St. John's wort can interfere with the effects of prescription and over-the-counter drugs in potentially adverse ways by increasing CYP3A4 and CYP2C9 liver enzymes, leading to faster conversion of drugs. Specific consequences may include reduced effectiveness of oral contraceptives, heart medications, HIV drugs, cancer medications, and some anticoagulants; other adverse effects may involve breakthrough bleeding when taking oral contraceptives, and decreased effectiveness of immunosuppressants in people with organ transplants.
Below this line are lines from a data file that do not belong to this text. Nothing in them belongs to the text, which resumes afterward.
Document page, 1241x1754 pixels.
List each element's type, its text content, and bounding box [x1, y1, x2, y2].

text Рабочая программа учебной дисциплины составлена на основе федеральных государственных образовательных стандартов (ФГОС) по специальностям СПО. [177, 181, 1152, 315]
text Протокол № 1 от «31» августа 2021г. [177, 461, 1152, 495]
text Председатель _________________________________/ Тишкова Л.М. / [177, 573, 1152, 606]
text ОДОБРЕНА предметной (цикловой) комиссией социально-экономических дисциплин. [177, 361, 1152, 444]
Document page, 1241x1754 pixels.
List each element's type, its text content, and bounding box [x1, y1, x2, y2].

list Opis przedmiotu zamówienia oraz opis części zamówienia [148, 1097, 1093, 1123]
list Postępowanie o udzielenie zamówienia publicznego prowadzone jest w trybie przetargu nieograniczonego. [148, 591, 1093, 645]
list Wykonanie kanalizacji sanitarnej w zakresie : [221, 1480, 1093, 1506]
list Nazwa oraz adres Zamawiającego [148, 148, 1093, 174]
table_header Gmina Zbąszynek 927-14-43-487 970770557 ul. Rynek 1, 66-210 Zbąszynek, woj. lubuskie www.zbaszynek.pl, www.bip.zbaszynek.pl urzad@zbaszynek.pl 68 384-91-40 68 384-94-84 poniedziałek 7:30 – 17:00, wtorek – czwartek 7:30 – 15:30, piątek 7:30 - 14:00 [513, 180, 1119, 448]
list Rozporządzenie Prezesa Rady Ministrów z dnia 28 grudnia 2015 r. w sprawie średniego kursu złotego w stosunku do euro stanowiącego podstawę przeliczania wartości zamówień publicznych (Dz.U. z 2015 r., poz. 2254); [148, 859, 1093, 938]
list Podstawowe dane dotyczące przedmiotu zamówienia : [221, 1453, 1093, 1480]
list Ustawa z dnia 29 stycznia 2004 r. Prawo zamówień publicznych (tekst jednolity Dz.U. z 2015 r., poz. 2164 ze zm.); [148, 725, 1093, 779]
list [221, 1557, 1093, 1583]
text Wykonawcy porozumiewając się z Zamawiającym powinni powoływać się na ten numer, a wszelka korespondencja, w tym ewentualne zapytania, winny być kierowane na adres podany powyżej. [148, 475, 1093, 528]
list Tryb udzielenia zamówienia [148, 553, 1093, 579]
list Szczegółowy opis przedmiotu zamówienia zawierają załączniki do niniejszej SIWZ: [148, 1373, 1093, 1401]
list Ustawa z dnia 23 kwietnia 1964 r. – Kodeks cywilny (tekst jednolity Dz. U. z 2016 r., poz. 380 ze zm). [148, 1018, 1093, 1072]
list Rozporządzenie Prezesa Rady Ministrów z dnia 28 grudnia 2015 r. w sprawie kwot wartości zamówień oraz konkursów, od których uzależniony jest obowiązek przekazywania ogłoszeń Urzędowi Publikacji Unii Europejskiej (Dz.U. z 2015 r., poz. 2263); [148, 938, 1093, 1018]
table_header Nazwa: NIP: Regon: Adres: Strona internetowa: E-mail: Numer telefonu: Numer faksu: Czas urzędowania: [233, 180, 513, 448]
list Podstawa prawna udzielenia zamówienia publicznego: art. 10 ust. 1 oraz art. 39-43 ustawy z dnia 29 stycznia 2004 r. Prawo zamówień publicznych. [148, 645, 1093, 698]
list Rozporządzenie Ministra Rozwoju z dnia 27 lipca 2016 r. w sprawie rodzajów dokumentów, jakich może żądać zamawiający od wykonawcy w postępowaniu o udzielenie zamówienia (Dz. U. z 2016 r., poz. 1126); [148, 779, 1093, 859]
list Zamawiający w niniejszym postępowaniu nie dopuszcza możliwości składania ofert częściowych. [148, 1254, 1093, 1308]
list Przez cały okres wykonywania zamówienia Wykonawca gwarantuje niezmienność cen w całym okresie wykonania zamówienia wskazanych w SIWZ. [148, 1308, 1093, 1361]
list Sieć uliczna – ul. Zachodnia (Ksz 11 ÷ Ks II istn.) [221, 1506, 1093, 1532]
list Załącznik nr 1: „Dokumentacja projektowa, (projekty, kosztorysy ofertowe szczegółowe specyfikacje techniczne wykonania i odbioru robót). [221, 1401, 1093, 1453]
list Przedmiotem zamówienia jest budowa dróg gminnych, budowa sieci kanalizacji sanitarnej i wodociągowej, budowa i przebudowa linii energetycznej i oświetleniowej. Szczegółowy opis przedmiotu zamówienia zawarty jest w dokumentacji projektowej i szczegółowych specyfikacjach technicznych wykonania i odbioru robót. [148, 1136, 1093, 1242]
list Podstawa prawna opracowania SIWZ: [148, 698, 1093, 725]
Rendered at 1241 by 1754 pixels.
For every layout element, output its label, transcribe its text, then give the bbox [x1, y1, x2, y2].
The increase in these enzymes have been found to be caused by high hyperforin content; consumption of St John's wort products with minimal hyperforin causes fewer side effects and less interference. However, the concentration of St John's wort's constituent chemicals (including hyperforin) can vary widely between different products, and their dosage may not be properly marked on packaging.

== Adverse effects ==
Use of H. perforatum may produce adverse effects when combined with other antidepressants through an increase in brain serotonin levels called serotonin syndrome, which may be life-threatening and is associated with rapid heart rate, acute hypertension, mydriasis, and fever. Photosensitivity and acute neuropathy upon sun exposure, and reduced response to chemotherapy are other possible effects.

Common side effects of St John's wort products are headache, nausea, fatigue, dry mouth, sleepiness, and gastrointestinal upset. It should not be consumed during pregnancy and breastfeeding.

== Regulation ==
In the United States, St. John's wort is considered a dietary supplement by the FDA, is not regulated by the same standards as a prescription drug, and does not have clearly defined mechanisms in people.